Local uni slammed online for women’s dress code to ‘avoid sexual harassment’

The infographic implied that bright lipstick, short sleeves, and tight clothing could lead to sexual harassment. — Screengrab from Twitter/ohpaten
The infographic implied that bright lipstick, short sleeves, and tight clothing could lead to sexual harassment. — Screengrab from Twitter/ohpaten

PETALING JAYA, June 20 — A recent Facebook post made by the students’ representative council of Universiti Utara Malaysia (UUM) sparked controversy for providing “tips” on how to avoid being a victim of sexual harassment.

The original post, now deleted, included an infographic which showed illustrations of women in hijab along with explanations on why their outfits were “inappropriate”.

The list of clothing choices which the university’s student reps claimed could lead to sexual harassment included wearing bright lipstick, having short sleeves, and wearing a hijab which does not cover the chest.

Screenshots shared by Twitter user ohpaten have been retweeted more than 1,700 times and caused outrage amongst Malaysians against the university for putting the onus of preventing sex crimes on victims.

Youth and Sports Minister Syed Saddiq Syed Abdul Rahman also liked a tweet denouncing the university’s stance on the issue.

Twitter user chicarosa cited the cases of rape and murder victims Nurin Jazlin Jazimin, eight, and Noor Suzaily Mukhtar, 24, as evidence that attire can do little to prevent such brutal crimes in the first place.

 

 

 

 

 

 

 

 

 

 

Women’s rights group All Women’s Action Society (Awam) penned an open letter to UUM’s students’ representative council criticising the post, noting that sexual harassment was a complex issue that involved women regardless of what they may be wearing.

“Sexual harassment is not a one-dimensional issue that can be resolved simply by covering up,” read the letter.
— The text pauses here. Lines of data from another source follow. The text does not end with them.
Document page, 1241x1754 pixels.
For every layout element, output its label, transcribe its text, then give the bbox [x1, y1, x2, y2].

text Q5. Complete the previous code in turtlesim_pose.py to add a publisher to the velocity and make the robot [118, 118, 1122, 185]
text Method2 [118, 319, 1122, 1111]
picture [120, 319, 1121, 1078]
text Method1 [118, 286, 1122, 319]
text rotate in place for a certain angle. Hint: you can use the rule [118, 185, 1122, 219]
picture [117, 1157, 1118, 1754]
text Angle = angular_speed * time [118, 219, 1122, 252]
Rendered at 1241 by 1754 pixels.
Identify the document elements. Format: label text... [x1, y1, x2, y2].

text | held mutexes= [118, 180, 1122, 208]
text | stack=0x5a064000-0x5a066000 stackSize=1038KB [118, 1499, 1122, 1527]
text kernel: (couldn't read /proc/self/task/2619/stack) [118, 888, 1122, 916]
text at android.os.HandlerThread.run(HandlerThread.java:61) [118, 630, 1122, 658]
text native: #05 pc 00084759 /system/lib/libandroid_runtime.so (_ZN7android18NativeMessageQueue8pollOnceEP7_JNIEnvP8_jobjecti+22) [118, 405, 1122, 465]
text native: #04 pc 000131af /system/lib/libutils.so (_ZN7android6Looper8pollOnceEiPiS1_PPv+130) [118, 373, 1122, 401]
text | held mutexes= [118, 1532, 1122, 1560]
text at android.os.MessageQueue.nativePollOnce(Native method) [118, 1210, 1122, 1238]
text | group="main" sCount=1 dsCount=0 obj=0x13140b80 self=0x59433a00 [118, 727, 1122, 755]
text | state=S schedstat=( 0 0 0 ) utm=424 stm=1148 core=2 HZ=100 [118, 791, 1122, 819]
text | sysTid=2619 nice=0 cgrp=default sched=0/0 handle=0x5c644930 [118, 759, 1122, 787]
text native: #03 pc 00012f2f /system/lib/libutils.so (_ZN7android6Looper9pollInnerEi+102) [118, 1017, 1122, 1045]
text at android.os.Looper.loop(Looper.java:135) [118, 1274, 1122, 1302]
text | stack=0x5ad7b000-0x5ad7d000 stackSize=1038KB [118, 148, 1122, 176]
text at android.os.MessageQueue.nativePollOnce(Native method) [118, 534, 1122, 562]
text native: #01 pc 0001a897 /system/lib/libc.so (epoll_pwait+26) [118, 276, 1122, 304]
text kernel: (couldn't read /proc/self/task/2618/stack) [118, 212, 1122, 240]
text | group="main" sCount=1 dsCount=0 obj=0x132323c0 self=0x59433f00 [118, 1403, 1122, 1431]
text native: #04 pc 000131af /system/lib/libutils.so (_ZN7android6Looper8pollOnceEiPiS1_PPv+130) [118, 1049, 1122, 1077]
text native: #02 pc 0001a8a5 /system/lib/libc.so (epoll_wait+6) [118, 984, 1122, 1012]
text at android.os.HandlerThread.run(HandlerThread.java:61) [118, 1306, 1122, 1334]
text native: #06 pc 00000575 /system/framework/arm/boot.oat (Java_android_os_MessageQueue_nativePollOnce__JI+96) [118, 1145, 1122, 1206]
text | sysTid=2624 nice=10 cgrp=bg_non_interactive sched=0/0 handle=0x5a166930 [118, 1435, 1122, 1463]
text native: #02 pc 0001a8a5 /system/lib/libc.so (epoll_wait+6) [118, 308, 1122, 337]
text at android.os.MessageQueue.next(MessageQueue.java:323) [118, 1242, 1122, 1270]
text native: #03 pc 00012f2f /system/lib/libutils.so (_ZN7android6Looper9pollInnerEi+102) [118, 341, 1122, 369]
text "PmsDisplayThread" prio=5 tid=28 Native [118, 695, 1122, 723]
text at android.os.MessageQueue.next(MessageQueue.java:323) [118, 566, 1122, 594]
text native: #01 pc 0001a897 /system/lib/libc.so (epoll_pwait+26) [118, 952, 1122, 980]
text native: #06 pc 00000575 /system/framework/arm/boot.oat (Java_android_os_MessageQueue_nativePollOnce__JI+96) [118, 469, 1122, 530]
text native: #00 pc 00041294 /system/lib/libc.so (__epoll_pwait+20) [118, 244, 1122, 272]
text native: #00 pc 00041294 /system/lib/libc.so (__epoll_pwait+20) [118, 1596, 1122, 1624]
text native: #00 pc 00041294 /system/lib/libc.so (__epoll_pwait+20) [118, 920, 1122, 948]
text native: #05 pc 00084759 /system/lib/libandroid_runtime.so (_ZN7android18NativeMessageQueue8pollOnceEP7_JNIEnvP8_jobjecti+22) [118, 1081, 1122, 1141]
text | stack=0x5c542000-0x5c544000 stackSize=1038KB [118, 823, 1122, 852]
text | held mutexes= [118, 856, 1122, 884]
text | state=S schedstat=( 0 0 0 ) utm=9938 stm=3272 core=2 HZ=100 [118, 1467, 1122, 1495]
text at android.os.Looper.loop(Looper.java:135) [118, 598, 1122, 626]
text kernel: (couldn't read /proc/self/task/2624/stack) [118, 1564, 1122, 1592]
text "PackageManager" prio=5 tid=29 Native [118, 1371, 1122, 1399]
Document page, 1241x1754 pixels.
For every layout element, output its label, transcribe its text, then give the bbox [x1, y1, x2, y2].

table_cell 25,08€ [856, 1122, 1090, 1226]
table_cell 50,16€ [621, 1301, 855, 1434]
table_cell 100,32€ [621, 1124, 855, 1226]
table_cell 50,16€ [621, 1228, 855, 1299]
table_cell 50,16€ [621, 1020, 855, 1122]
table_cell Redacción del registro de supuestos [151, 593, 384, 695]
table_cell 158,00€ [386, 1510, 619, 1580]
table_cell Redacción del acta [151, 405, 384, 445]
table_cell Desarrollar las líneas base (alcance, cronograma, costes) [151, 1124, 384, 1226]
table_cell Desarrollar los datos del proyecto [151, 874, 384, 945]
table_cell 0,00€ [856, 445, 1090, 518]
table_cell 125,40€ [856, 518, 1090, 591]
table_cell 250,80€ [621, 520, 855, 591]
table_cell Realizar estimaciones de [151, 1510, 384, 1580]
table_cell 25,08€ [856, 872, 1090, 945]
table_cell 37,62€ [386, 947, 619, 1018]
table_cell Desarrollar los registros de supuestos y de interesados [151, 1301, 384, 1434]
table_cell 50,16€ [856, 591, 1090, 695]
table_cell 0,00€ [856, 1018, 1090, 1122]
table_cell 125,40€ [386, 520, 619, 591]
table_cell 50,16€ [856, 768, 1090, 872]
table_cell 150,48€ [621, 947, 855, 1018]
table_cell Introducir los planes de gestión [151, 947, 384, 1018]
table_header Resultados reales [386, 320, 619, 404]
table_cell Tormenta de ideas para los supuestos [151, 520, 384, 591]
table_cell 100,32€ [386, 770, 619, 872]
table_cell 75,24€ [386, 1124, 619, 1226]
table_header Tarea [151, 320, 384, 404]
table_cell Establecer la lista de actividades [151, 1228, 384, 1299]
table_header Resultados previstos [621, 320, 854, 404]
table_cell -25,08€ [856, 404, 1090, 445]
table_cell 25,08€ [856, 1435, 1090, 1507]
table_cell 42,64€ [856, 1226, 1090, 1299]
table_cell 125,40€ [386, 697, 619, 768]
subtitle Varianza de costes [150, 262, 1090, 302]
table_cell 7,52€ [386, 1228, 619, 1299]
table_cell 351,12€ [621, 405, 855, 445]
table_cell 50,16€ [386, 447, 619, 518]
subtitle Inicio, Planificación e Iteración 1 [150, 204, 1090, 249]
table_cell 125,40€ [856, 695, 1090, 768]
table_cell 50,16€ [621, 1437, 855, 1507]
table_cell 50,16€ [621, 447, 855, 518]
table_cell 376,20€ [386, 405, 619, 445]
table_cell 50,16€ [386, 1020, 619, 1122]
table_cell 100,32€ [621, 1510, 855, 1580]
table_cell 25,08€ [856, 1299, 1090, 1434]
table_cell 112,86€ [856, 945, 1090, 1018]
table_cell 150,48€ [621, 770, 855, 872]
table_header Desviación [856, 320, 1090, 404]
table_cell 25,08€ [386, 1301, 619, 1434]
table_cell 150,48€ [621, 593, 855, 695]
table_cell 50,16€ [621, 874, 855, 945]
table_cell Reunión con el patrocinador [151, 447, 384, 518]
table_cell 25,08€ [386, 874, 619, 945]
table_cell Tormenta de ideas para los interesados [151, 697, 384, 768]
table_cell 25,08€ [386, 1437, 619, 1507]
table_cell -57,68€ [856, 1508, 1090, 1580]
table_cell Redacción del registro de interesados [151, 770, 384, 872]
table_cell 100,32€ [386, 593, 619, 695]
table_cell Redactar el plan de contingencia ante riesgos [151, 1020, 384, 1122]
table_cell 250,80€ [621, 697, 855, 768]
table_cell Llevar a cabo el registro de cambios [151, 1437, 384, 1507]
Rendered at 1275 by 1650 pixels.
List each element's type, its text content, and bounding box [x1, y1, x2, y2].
Awam noted that sexual harassment has been normalised as a result of constantly hearing statements like, “boys will be boys”, “girls like it when you do that”, and “diorang main-main je (they’re just fooling around)”.

“Repeatedly bringing attention to the mode of dress in the context of sexual harassment is an exercise in futility,” they wrote.

In a recent survey conducted by Awam, 60 per cent of schoolgirls aged 14 to 17 reported experiencing sexual harassment, mainly through verbal means such as catcalling, sexual innuendos, or jokes.

The study noted that almost all 35 respondents wore the hijab and dressed modestly in their daily lives.

Instead of putting pressure on women alone, Awam proposed understanding the power and privileges that govern interactions between the sexes as a solution to the issue.

They also offered to give a talk at UUM about sexual harassment as well as a meeting with the students’ representative council to foster a better understanding of gender-based violence.